Specifically, I believe we are seeing acceptance of:
- Public Chains. The debate between ‘Private Blockchains’ and ‘DLTs’ vs. ‘Public Blockchains’ is somewhat coming to an end. The answer is that we’ll have both, and that increasingly leaders understand that public chains are like the internet, and are critical and valuable to society and the economy at large. Curiosity about 3rd generation public blockchains is at an all time high. From a markets perspective, I think this bodes very well for digital commodities that power and secure leading 3rd generation public chains.
- Global Stablecoins. Given the rise of stablecoins such as USDC and Tether, the announcement of Libra, and proposal for CBDC that can run over open software networks, there appears to be general acceptance that stablecoins are here to stay and will grow in usage and importance.

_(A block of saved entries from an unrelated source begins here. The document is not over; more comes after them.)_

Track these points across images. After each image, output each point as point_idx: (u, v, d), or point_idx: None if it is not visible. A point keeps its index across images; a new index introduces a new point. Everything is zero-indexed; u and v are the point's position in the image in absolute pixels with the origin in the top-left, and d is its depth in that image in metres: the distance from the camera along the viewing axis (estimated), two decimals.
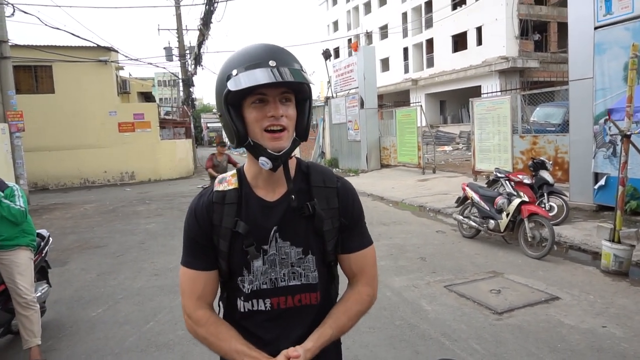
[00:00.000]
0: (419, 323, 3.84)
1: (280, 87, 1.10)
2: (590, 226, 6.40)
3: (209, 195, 1.22)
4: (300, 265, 1.21)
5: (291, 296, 1.21)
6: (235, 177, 1.23)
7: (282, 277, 1.20)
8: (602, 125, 6.86)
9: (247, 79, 1.05)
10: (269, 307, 1.21)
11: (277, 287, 1.20)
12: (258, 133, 1.12)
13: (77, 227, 8.87)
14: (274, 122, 1.10)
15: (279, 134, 1.11)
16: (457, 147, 23.01)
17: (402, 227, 7.57)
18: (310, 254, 1.21)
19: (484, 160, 10.79)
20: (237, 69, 1.08)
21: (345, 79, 17.12)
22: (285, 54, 1.12)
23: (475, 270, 5.17)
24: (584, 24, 7.13)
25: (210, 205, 1.20)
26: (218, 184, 1.23)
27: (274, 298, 1.20)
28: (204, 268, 1.22)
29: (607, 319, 3.75)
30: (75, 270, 5.90)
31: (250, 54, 1.10)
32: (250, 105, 1.11)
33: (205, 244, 1.21)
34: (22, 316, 3.33)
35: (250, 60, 1.08)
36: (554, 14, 26.71)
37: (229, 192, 1.20)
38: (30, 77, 16.58)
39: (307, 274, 1.22)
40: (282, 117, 1.10)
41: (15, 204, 3.35)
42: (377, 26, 36.58)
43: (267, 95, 1.10)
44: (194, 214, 1.22)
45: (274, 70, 1.05)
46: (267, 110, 1.10)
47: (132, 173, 17.76)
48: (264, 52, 1.10)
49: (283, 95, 1.11)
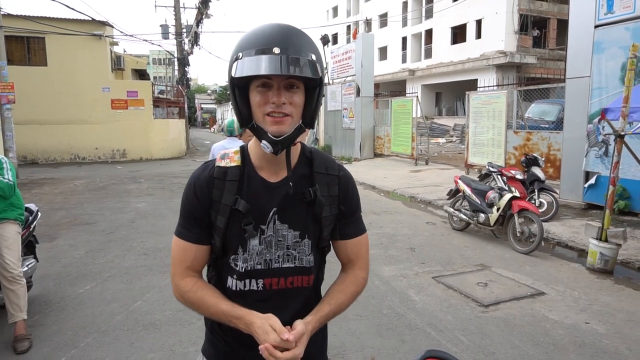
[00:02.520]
0: (406, 313, 3.88)
1: (284, 75, 1.07)
2: (578, 224, 6.48)
3: (210, 170, 1.21)
4: (295, 249, 1.22)
5: (284, 278, 1.22)
6: (239, 155, 1.22)
7: (277, 258, 1.20)
8: (595, 124, 6.90)
9: (250, 66, 1.04)
10: (261, 287, 1.21)
11: (271, 268, 1.20)
12: (260, 117, 1.12)
13: (66, 203, 8.79)
14: (275, 110, 1.09)
15: (281, 119, 1.10)
16: (451, 139, 23.07)
17: (392, 216, 7.61)
18: (307, 238, 1.22)
19: (477, 154, 10.83)
20: (243, 52, 1.06)
21: (342, 65, 17.01)
22: (299, 40, 1.08)
23: (464, 263, 5.22)
24: (585, 22, 7.13)
25: (210, 180, 1.19)
26: (220, 159, 1.21)
27: (267, 279, 1.21)
28: (197, 241, 1.21)
29: (590, 315, 3.82)
30: (64, 247, 5.86)
31: (259, 35, 1.08)
32: (255, 88, 1.11)
33: (202, 218, 1.20)
34: (8, 290, 3.30)
35: (259, 44, 1.05)
36: (554, 11, 26.65)
37: (231, 169, 1.19)
38: (23, 48, 16.24)
39: (302, 257, 1.22)
40: (285, 104, 1.09)
41: (4, 177, 3.30)
42: (377, 14, 36.24)
43: (272, 80, 1.08)
44: (193, 187, 1.21)
45: (277, 59, 1.03)
46: (270, 96, 1.09)
47: (124, 151, 17.59)
48: (272, 35, 1.07)
49: (289, 81, 1.09)
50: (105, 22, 17.15)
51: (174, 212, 7.78)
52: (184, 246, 1.21)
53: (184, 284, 1.20)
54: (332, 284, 1.33)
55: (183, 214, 1.23)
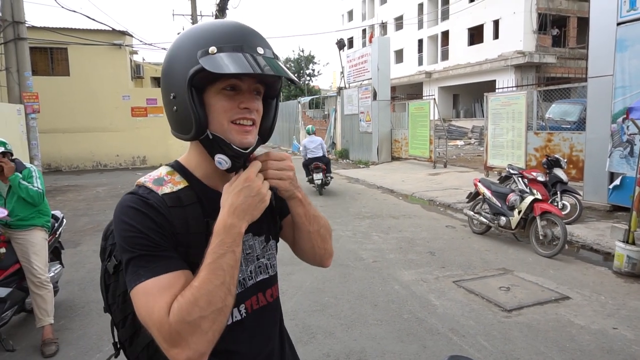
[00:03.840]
0: (427, 317, 3.84)
1: (255, 78, 0.95)
2: (603, 226, 6.33)
3: (154, 199, 0.94)
4: (264, 256, 1.10)
5: (262, 293, 1.08)
6: (178, 175, 1.01)
7: (249, 274, 1.05)
8: (620, 124, 6.74)
9: (234, 63, 0.87)
10: (244, 313, 1.03)
11: (247, 288, 1.04)
12: (224, 124, 0.94)
13: (89, 210, 8.98)
14: (246, 115, 0.94)
15: (249, 128, 0.95)
16: (469, 142, 22.81)
17: (411, 220, 7.55)
18: (271, 240, 1.13)
19: (497, 156, 10.68)
20: (216, 46, 0.89)
21: (358, 69, 17.00)
22: (266, 41, 0.96)
23: (485, 267, 5.14)
24: (606, 19, 6.98)
25: (167, 212, 0.93)
26: (158, 186, 0.96)
27: (247, 301, 1.04)
28: (182, 266, 0.91)
29: (618, 320, 3.72)
30: (88, 252, 5.99)
31: (232, 31, 0.93)
32: (219, 91, 0.93)
33: (171, 246, 0.92)
34: (36, 295, 3.39)
35: (232, 40, 0.91)
36: (574, 9, 26.16)
37: (182, 191, 0.97)
38: (46, 59, 16.70)
39: (273, 262, 1.12)
40: (254, 111, 0.96)
41: (33, 185, 3.40)
42: (392, 17, 36.15)
43: (243, 83, 0.94)
44: (150, 220, 0.91)
45: (269, 59, 0.91)
46: (239, 101, 0.94)
47: (144, 157, 17.89)
48: (247, 33, 0.93)
49: (256, 87, 0.97)
50: (125, 32, 17.51)
51: None
52: (166, 281, 0.86)
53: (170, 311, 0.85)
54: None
55: (145, 248, 0.89)
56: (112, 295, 1.07)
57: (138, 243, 0.89)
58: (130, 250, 0.89)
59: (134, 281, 0.87)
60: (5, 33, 11.07)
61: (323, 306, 4.11)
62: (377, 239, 6.38)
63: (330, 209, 8.45)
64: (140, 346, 1.01)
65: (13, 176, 3.31)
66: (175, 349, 0.83)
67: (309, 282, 4.67)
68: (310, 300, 4.23)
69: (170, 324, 0.82)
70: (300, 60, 39.49)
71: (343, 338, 3.50)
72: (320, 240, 1.15)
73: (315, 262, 1.21)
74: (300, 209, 1.07)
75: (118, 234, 0.92)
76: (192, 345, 0.82)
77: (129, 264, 0.89)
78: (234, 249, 0.88)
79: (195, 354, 0.83)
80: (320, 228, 1.14)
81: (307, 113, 22.93)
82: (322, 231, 1.15)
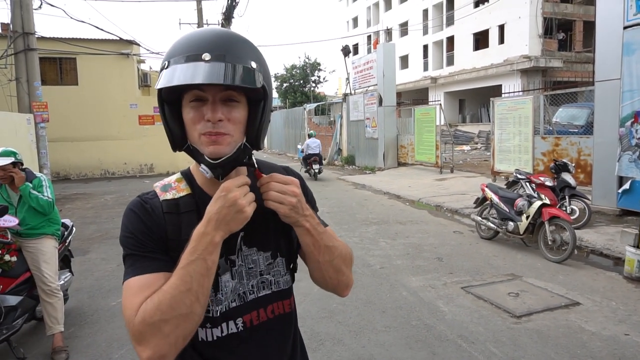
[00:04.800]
0: (435, 324, 3.82)
1: (220, 86, 0.90)
2: (612, 231, 6.27)
3: (153, 203, 0.99)
4: (269, 272, 1.07)
5: (263, 309, 1.06)
6: (184, 182, 1.04)
7: (251, 289, 1.04)
8: (628, 127, 6.70)
9: (174, 75, 0.86)
10: (241, 327, 1.03)
11: (247, 302, 1.04)
12: (196, 136, 0.94)
13: (98, 217, 9.04)
14: (210, 129, 0.91)
15: (218, 137, 0.92)
16: (476, 146, 22.72)
17: (418, 226, 7.53)
18: (279, 257, 1.09)
19: (504, 161, 10.64)
20: (172, 60, 0.89)
21: (364, 75, 17.05)
22: (237, 45, 0.92)
23: (493, 272, 5.11)
24: (613, 23, 6.96)
25: (160, 216, 0.98)
26: (163, 192, 1.02)
27: (246, 315, 1.03)
28: (165, 269, 0.93)
29: (630, 326, 3.67)
30: (96, 260, 6.03)
31: (192, 40, 0.91)
32: (187, 103, 0.94)
33: (161, 249, 0.96)
34: (46, 303, 3.42)
35: (188, 50, 0.89)
36: (579, 13, 26.10)
37: (183, 199, 1.01)
38: (55, 68, 16.92)
39: (278, 279, 1.08)
40: (222, 121, 0.92)
41: (43, 194, 3.44)
42: (397, 23, 36.28)
43: (206, 93, 0.91)
44: (142, 223, 0.96)
45: (205, 66, 0.86)
46: (204, 112, 0.92)
47: (151, 165, 18.02)
48: (203, 40, 0.90)
49: (226, 94, 0.92)
50: (133, 41, 17.71)
51: None
52: (145, 281, 0.91)
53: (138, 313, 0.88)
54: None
55: (134, 247, 0.95)
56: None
57: (129, 243, 0.96)
58: (124, 248, 0.97)
59: (124, 277, 0.95)
60: (16, 44, 11.25)
61: (331, 313, 4.10)
62: (384, 245, 6.37)
63: (337, 216, 8.45)
64: None
65: (24, 186, 3.35)
66: (139, 346, 0.87)
67: (317, 289, 4.64)
68: (318, 307, 4.23)
69: (134, 323, 0.87)
70: (306, 67, 39.64)
71: (351, 345, 3.50)
72: (332, 271, 1.08)
73: (328, 290, 1.16)
74: (307, 239, 1.02)
75: (120, 232, 0.99)
76: (152, 347, 0.86)
77: (124, 261, 0.97)
78: (205, 256, 0.88)
79: (156, 354, 0.87)
80: (334, 259, 1.07)
81: (312, 119, 22.99)
82: (336, 262, 1.07)
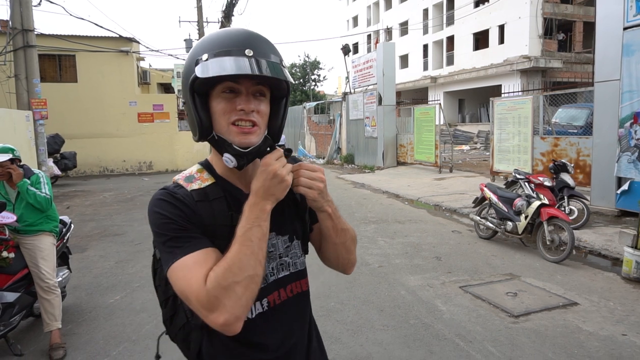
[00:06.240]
0: (433, 323, 3.82)
1: (254, 80, 1.00)
2: (611, 231, 6.28)
3: (183, 193, 1.04)
4: (287, 255, 1.16)
5: (283, 288, 1.14)
6: (206, 172, 1.10)
7: (271, 271, 1.12)
8: (627, 128, 6.71)
9: (218, 66, 0.95)
10: (266, 306, 1.11)
11: (269, 284, 1.11)
12: (224, 126, 1.02)
13: (96, 215, 9.03)
14: (243, 117, 1.00)
15: (249, 129, 1.01)
16: (475, 146, 22.75)
17: (417, 225, 7.53)
18: (295, 240, 1.18)
19: (503, 161, 10.64)
20: (208, 53, 0.97)
21: (363, 74, 17.04)
22: (265, 44, 1.02)
23: (492, 272, 5.11)
24: (613, 24, 6.96)
25: (193, 205, 1.02)
26: (188, 183, 1.06)
27: (270, 295, 1.11)
28: (212, 246, 1.00)
29: (627, 326, 3.68)
30: (95, 257, 6.02)
31: (226, 38, 1.00)
32: (219, 94, 1.01)
33: (199, 232, 1.01)
34: (44, 300, 3.41)
35: (225, 46, 0.98)
36: (579, 13, 26.12)
37: (209, 187, 1.07)
38: (55, 65, 16.89)
39: (295, 261, 1.18)
40: (253, 112, 1.01)
41: (41, 191, 3.43)
42: (397, 22, 36.26)
43: (240, 86, 1.00)
44: (178, 209, 1.00)
45: (251, 60, 0.96)
46: (237, 103, 1.01)
47: (150, 163, 18.00)
48: (242, 38, 0.99)
49: (257, 88, 1.02)
50: (132, 39, 17.68)
51: None
52: (199, 257, 0.96)
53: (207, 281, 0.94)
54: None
55: (176, 230, 0.99)
56: (158, 279, 1.18)
57: (170, 228, 0.99)
58: (163, 235, 0.99)
59: (170, 260, 0.97)
60: (15, 41, 11.22)
61: (329, 311, 4.10)
62: (383, 244, 6.37)
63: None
64: (177, 326, 1.13)
65: (21, 182, 3.35)
66: (213, 313, 0.92)
67: (315, 287, 4.67)
68: (316, 305, 4.22)
69: (207, 290, 0.91)
70: (306, 66, 39.65)
71: (349, 343, 3.49)
72: (345, 251, 1.20)
73: (337, 269, 1.27)
74: (328, 222, 1.13)
75: (152, 223, 1.02)
76: (228, 309, 0.91)
77: (164, 246, 0.99)
78: (259, 223, 0.97)
79: (232, 317, 0.92)
80: (347, 240, 1.19)
81: (312, 118, 22.98)
82: (348, 243, 1.19)
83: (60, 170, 13.93)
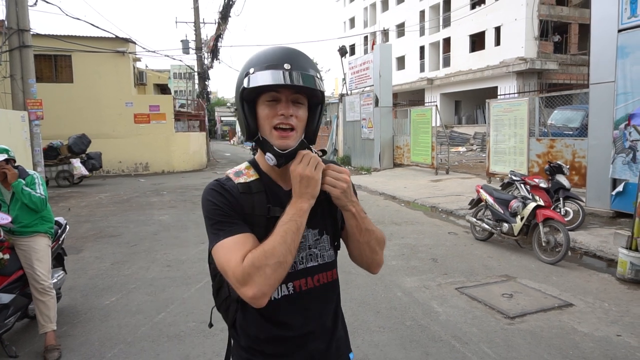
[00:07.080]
0: (429, 324, 3.82)
1: (292, 89, 1.17)
2: (606, 232, 6.31)
3: (230, 185, 1.22)
4: (316, 247, 1.29)
5: (310, 277, 1.27)
6: (252, 169, 1.28)
7: (300, 260, 1.26)
8: (622, 130, 6.74)
9: (261, 78, 1.14)
10: (292, 290, 1.25)
11: (297, 270, 1.25)
12: (267, 130, 1.19)
13: (92, 216, 9.00)
14: (283, 121, 1.17)
15: (287, 133, 1.18)
16: (471, 148, 22.81)
17: (414, 227, 7.54)
18: (325, 234, 1.31)
19: (499, 163, 10.68)
20: (254, 68, 1.16)
21: (360, 76, 17.06)
22: (303, 59, 1.19)
23: (488, 274, 5.13)
24: (608, 26, 7.00)
25: (238, 195, 1.21)
26: (236, 177, 1.25)
27: (296, 281, 1.25)
28: (250, 232, 1.17)
29: (622, 327, 3.70)
30: (90, 259, 5.99)
31: (270, 54, 1.18)
32: (264, 102, 1.19)
33: (241, 219, 1.19)
34: (38, 301, 3.40)
35: (268, 61, 1.16)
36: (575, 15, 26.25)
37: (253, 182, 1.24)
38: (51, 66, 16.83)
39: (323, 253, 1.30)
40: (292, 117, 1.17)
41: (36, 191, 3.41)
42: (394, 24, 36.33)
43: (280, 94, 1.17)
44: (222, 194, 1.20)
45: (287, 73, 1.13)
46: (278, 109, 1.18)
47: (146, 164, 17.95)
48: (282, 54, 1.17)
49: (295, 96, 1.19)
50: (128, 39, 17.65)
51: (196, 224, 7.88)
52: (238, 240, 1.14)
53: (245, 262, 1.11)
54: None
55: (221, 216, 1.18)
56: (210, 257, 1.32)
57: (217, 213, 1.18)
58: (212, 219, 1.19)
59: (215, 240, 1.17)
60: (10, 41, 11.18)
61: None
62: None
63: None
64: (221, 298, 1.34)
65: (16, 183, 3.33)
66: (244, 287, 1.09)
67: None
68: None
69: (243, 267, 1.09)
70: None
71: None
72: (369, 251, 1.31)
73: (363, 267, 1.38)
74: (352, 221, 1.25)
75: (203, 208, 1.21)
76: (257, 285, 1.08)
77: (212, 228, 1.18)
78: (295, 219, 1.13)
79: (259, 292, 1.08)
80: (371, 240, 1.30)
81: None
82: (372, 243, 1.30)
83: (88, 170, 14.09)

The real questions are around policy and regulatory implications, which will play out over the next 1–2 years.
- Bitcoin. While there was little talk about Bitcoin, what talk there was conveyed a strong sense of acceptance. Policy makers and economic leaders now acknowledge Bitcoin as a legitimate new digital commodity, are already or plan to regulate it as such, but the past hostility has abated. Even major economic ministers of extremely large economies commented that they had no problem if you want to buy, sell, trade or hold Bitcoin, as long as you do it through regulated intermediaries who are meeting their AML/CFT obligations. For Bitcoin Bulls, I think this increasing acceptance is a very positive bull signal.
Optimism and the Road Ahead
At Davos, new levels of engagement and conversation were meaningfully kicked off. Indeed, to his credit, World Economic Forum Founder and Executive Chairman, Professor Klaus Schwab, convened a consortium of public sector and private sector actors spanning leading central banks, supra-national economic policy bodies, industry leaders and major stablecoin projects to work on standards for governance for global digital currency. As the preeminent multi-stakeholder platform in the world, it is significant and symbolic that the Forum is convening world leaders to embrace, understand and chart a course for the global adoption of digital currency.
This consortium will continue its work over the coming years, helping to forge a path for public sector and private sector collaboration, and helping to unleash the incredible potential for global digital currency and blockchains to transform our the global economic system. Supporting this engagement, I published a paper on these themes concurrently with Davos — Stablecoins, Global Digital Currency and the Future of the International Monetary System.
Having begun this journey 7 years ago, I imagined that digital currency would reach these heights of the economic system, but to see it emerge gives me great optimism for what we can accomplish in the coming decade.